Stop after the line holding "G04 Aperture macros list*". Repeat exactly every line before it in the records below, that line too, and leave out the pictures.

━━ Data provided

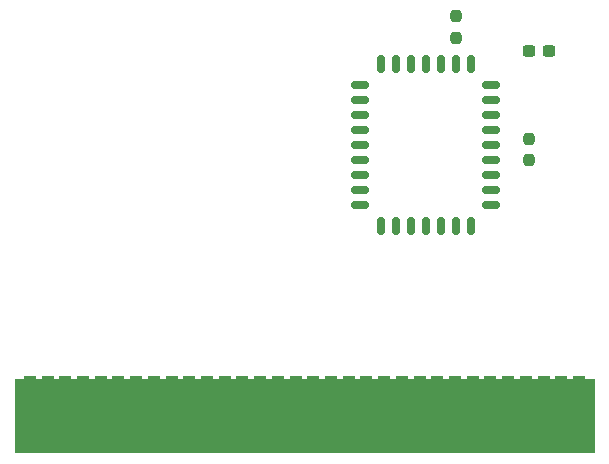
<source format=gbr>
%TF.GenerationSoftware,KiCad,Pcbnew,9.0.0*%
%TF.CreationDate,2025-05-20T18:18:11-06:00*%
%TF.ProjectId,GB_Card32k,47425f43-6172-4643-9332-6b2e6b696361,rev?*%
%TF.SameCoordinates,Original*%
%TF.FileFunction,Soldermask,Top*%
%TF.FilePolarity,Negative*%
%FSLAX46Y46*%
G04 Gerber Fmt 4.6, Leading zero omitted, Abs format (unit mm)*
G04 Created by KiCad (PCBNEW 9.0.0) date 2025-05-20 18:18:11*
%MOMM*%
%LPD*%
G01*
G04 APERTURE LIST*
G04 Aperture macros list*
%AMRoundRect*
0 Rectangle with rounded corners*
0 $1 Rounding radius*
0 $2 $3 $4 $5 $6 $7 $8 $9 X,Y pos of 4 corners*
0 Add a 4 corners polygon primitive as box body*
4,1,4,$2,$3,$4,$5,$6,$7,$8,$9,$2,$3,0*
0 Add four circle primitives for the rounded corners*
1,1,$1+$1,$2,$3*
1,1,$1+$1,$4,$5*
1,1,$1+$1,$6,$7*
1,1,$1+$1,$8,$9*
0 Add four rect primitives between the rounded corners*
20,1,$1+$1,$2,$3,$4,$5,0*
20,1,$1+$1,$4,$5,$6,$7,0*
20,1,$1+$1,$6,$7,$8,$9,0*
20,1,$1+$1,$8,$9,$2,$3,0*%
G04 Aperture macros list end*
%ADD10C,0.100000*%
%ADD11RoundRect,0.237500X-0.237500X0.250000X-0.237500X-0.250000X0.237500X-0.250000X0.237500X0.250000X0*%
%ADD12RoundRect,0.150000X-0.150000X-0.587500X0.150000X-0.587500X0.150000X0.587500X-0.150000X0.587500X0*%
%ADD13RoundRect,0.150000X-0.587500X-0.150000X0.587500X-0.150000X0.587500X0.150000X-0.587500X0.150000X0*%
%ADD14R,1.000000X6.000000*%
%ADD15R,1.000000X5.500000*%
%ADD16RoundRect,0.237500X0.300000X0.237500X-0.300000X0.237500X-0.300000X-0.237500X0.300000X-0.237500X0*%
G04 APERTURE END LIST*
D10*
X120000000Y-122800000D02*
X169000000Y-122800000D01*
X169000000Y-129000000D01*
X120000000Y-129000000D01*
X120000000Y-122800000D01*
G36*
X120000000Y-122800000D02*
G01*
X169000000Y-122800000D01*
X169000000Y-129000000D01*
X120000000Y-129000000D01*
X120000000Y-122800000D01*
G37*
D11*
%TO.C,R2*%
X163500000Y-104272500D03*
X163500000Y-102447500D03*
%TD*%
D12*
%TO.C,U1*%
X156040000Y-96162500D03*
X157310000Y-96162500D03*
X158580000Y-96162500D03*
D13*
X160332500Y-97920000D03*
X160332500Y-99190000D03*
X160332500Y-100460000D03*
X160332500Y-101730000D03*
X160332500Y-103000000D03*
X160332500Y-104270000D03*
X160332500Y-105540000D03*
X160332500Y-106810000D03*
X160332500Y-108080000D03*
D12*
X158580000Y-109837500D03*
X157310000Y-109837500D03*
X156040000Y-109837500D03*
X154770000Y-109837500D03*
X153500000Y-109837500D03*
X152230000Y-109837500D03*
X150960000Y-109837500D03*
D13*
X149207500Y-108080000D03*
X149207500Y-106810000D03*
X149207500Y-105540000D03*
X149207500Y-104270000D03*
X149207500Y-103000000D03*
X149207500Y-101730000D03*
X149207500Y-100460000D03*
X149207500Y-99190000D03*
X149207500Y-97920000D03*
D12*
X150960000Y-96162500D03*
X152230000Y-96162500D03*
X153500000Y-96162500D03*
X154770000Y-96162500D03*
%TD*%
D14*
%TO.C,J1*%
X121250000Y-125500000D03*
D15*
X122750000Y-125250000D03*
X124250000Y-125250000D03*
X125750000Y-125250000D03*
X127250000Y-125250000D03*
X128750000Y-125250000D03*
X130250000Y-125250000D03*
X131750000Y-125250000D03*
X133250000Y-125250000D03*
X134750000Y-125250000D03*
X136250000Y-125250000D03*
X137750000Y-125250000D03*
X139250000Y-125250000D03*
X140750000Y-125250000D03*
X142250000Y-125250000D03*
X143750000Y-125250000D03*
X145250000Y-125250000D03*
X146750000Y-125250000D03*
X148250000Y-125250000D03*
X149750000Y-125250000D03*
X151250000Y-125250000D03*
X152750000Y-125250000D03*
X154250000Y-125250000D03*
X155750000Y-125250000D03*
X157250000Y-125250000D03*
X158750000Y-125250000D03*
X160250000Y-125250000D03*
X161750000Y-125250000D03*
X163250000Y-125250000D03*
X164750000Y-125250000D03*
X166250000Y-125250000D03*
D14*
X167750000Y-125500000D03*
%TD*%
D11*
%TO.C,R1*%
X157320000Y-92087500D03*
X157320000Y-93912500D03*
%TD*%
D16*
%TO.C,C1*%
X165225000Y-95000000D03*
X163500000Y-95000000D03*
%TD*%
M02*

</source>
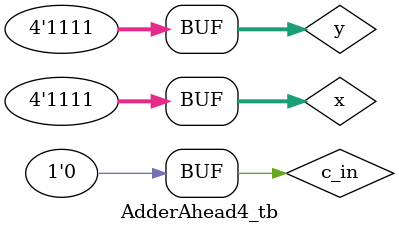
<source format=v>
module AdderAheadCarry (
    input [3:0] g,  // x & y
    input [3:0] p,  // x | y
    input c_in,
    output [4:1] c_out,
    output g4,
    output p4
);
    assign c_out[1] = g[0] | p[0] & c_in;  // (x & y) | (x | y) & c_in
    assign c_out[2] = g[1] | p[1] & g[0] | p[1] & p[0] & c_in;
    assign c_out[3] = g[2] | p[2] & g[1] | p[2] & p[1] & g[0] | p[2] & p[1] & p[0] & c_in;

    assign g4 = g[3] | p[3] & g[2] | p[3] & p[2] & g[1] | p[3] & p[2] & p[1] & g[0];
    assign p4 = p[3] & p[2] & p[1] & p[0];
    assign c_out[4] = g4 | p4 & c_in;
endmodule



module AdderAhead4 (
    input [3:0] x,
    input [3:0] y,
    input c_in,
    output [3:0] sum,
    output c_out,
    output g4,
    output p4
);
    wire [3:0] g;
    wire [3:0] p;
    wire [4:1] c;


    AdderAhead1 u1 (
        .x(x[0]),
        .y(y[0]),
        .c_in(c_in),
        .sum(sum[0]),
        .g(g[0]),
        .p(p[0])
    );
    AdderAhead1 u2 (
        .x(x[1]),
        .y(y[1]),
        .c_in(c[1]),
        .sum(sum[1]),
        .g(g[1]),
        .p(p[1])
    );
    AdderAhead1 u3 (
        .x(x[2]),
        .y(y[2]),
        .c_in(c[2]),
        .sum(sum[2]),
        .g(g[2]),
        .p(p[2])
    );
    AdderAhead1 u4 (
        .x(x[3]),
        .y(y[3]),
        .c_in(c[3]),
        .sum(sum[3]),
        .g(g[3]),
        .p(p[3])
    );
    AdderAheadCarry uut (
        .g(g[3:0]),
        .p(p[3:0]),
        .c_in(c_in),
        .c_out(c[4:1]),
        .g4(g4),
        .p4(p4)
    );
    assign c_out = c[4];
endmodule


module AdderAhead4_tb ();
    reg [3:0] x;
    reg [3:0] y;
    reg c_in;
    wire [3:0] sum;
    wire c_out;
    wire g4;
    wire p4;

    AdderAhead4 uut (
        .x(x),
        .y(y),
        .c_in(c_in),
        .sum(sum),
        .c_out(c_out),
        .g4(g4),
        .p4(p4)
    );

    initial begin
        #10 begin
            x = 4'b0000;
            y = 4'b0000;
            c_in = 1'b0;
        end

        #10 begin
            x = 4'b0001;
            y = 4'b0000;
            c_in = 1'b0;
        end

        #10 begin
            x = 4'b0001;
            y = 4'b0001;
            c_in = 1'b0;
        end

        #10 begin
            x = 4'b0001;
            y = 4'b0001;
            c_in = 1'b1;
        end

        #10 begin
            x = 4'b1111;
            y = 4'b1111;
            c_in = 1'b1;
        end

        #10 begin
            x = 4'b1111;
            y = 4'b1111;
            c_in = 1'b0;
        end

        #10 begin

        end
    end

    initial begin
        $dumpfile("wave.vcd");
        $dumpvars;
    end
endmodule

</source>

━━━━

# [Solution]
<source format=gbr>
%TF.GenerationSoftware,KiCad,Pcbnew,9.0.0*%
%TF.CreationDate,2025-05-20T18:18:11-06:00*%
%TF.ProjectId,GB_Card32k,47425f43-6172-4643-9332-6b2e6b696361,rev?*%
%TF.SameCoordinates,Original*%
%TF.FileFunction,Soldermask,Top*%
%TF.FilePolarity,Negative*%
%FSLAX46Y46*%
G04 Gerber Fmt 4.6, Leading zero omitted, Abs format (unit mm)*
G04 Created by KiCad (PCBNEW 9.0.0) date 2025-05-20 18:18:11*
%MOMM*%
%LPD*%
G01*
G04 APERTURE LIST*
G04 Aperture macros list*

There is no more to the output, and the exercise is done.